## Directions for this task
Pictures aside, return every line below exactly as written.

## Records shown
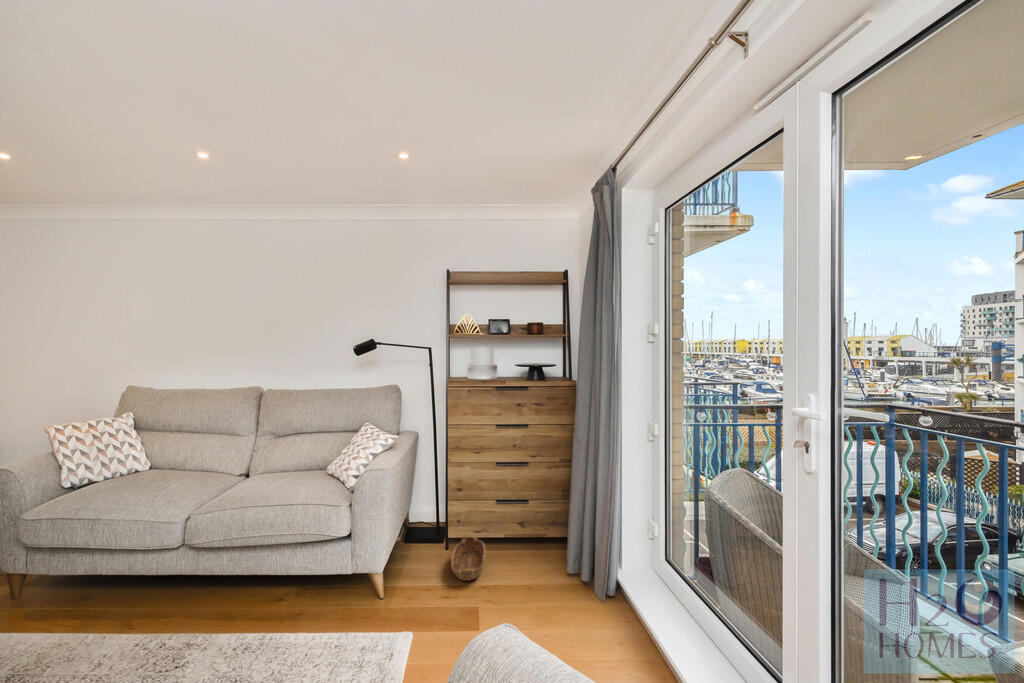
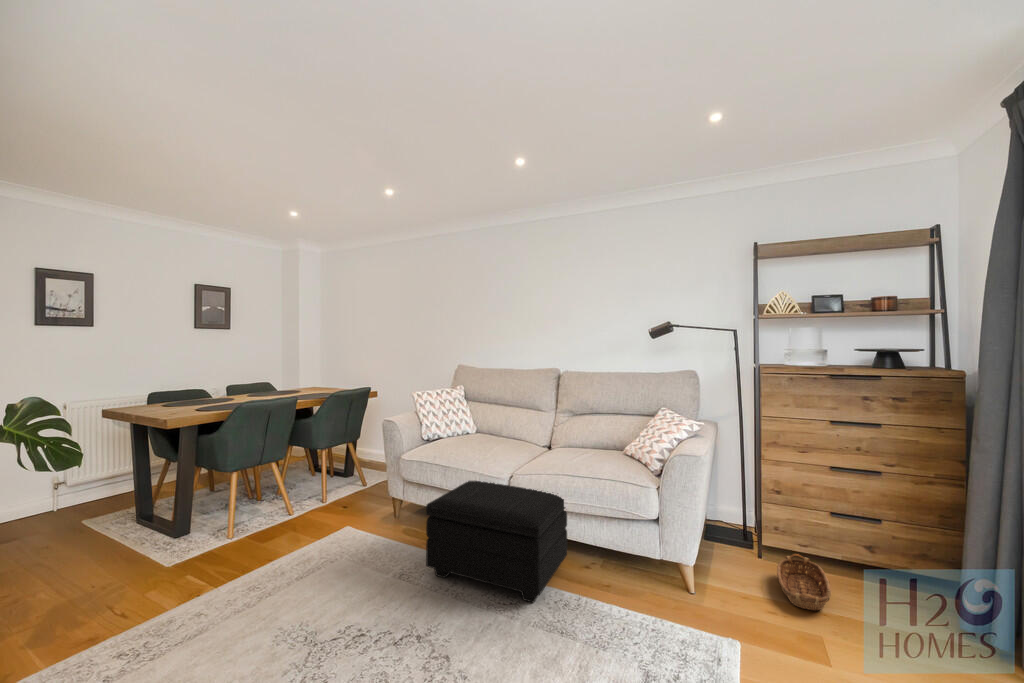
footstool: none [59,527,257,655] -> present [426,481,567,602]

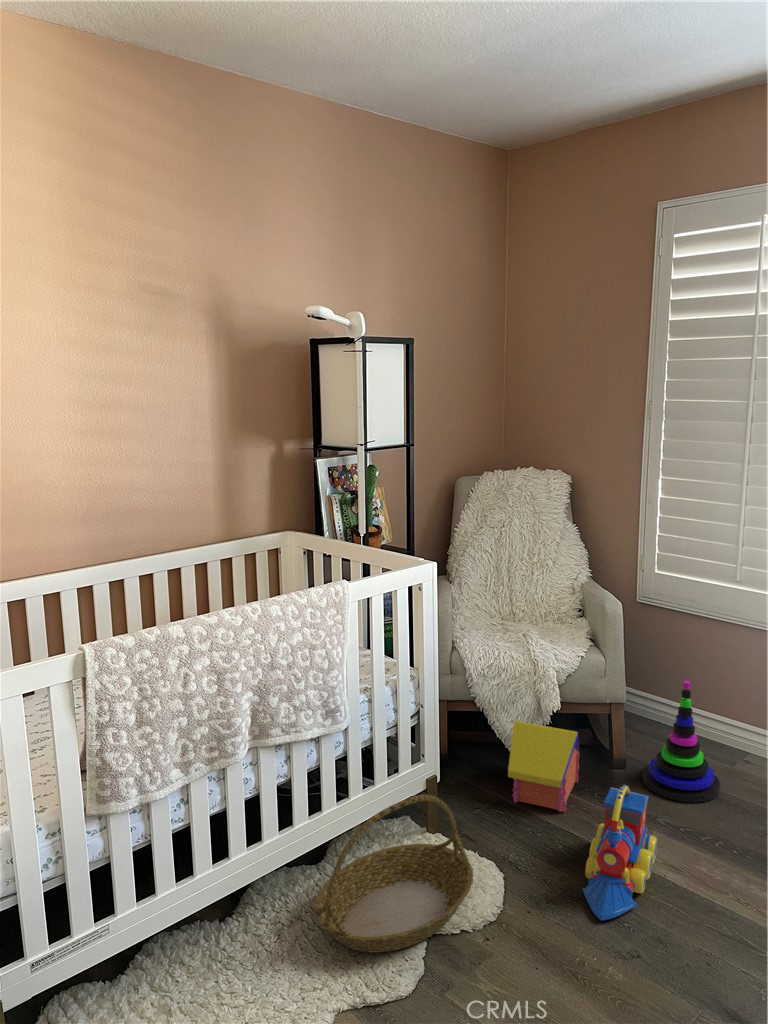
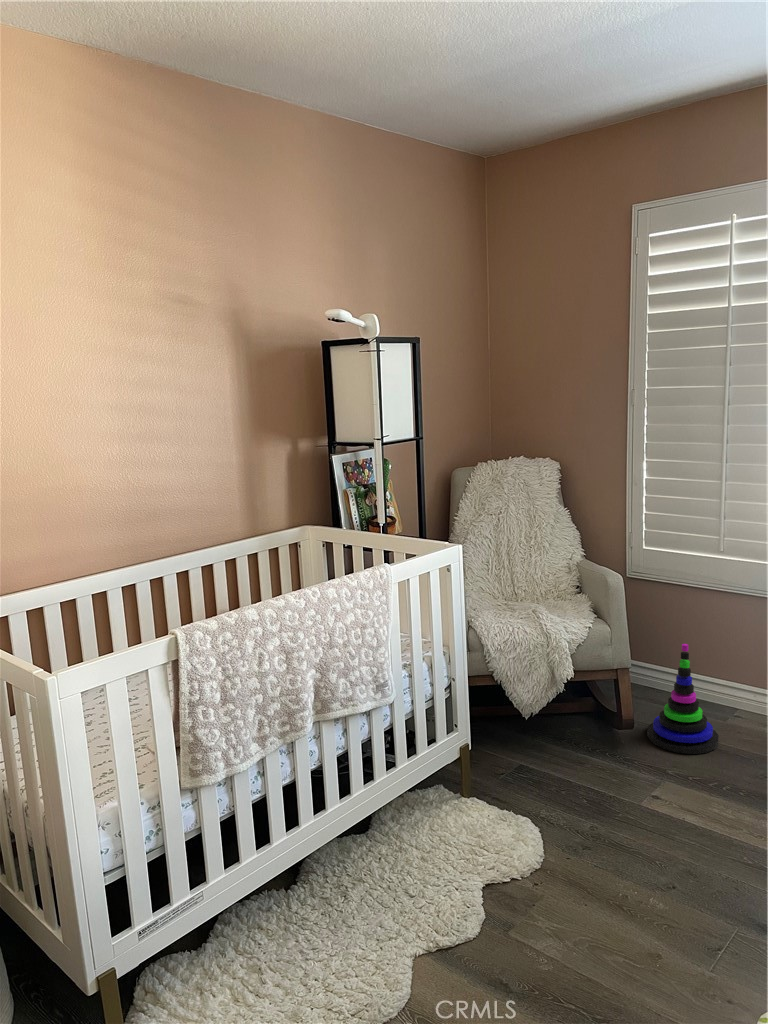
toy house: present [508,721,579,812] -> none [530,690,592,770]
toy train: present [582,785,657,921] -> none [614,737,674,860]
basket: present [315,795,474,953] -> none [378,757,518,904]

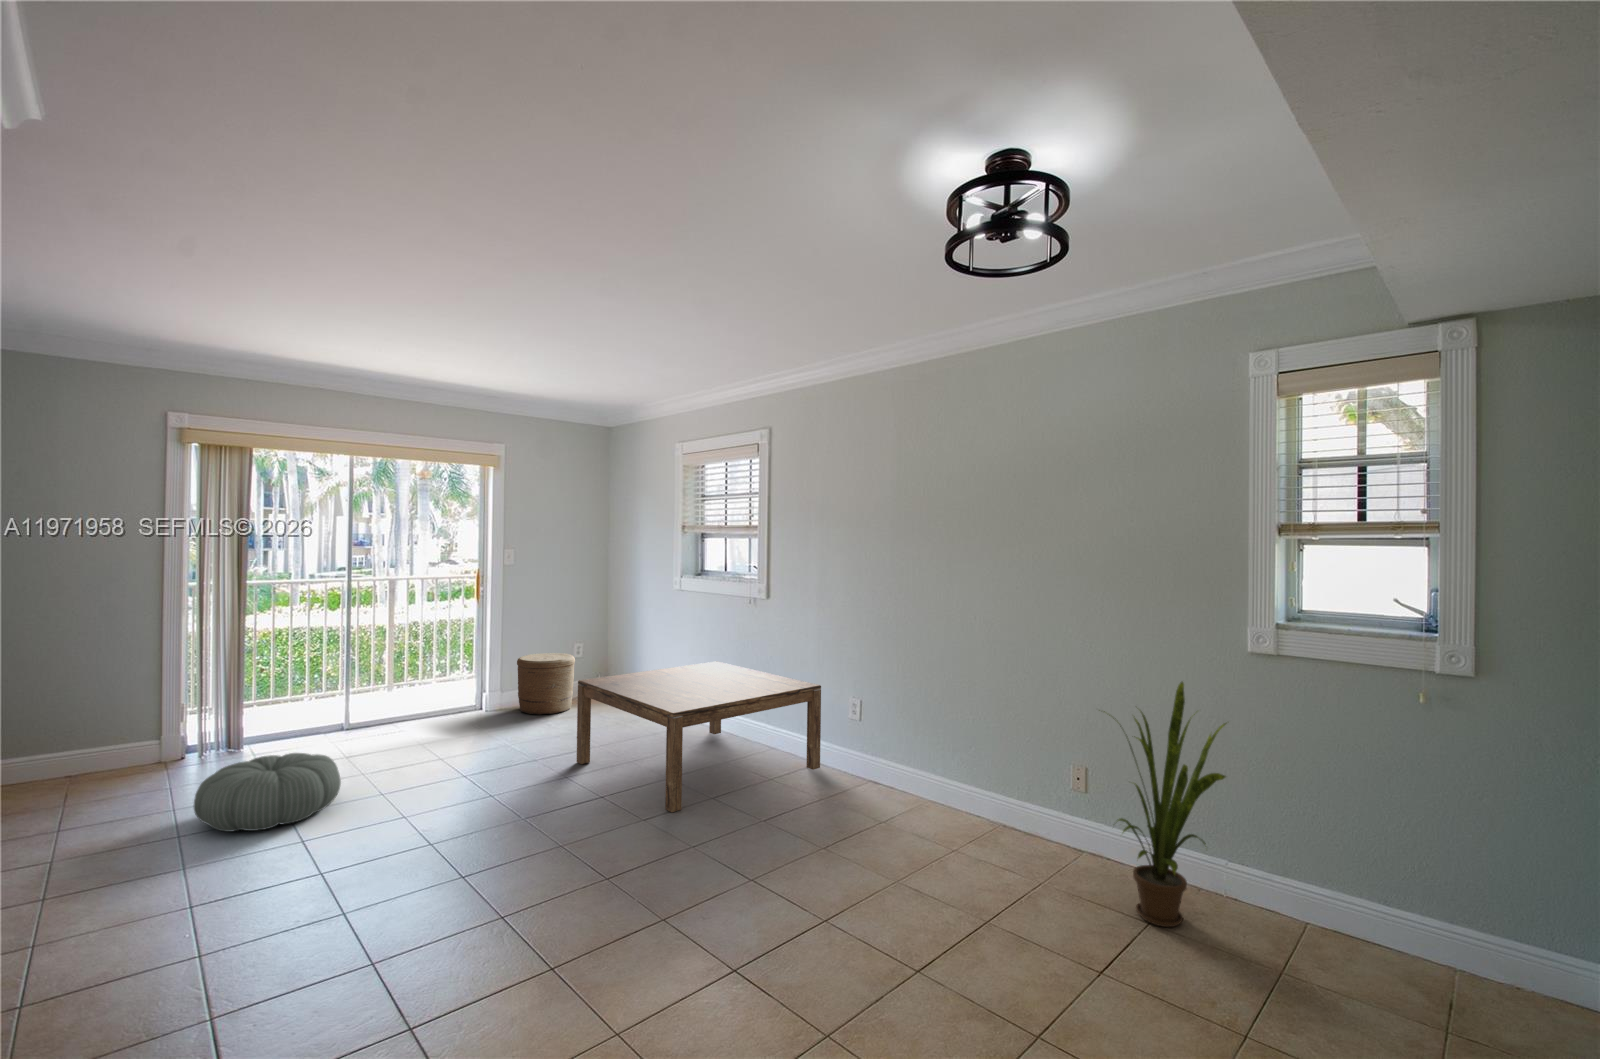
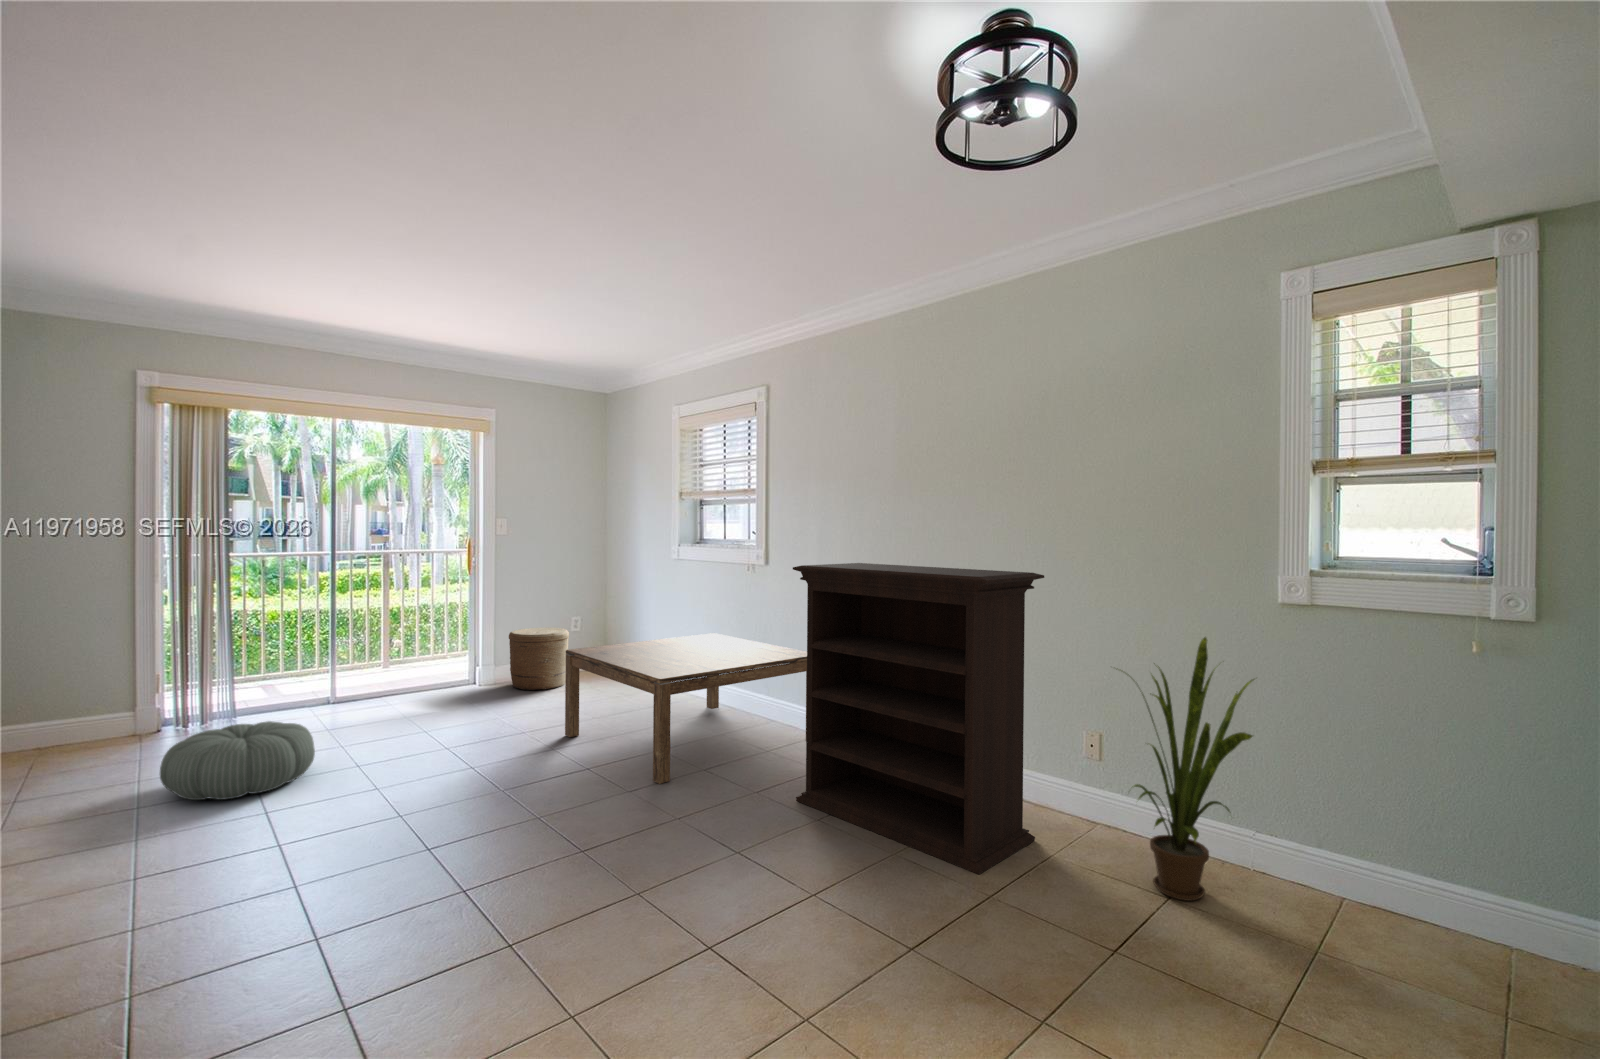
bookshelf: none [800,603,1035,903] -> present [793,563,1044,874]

## Reply to the task
footstool: none [59,527,257,655] -> present [426,481,567,602]

toy house: present [508,721,579,812] -> none [530,690,592,770]
toy train: present [582,785,657,921] -> none [614,737,674,860]
basket: present [315,795,474,953] -> none [378,757,518,904]

bookshelf: none [800,603,1035,903] -> present [793,563,1044,874]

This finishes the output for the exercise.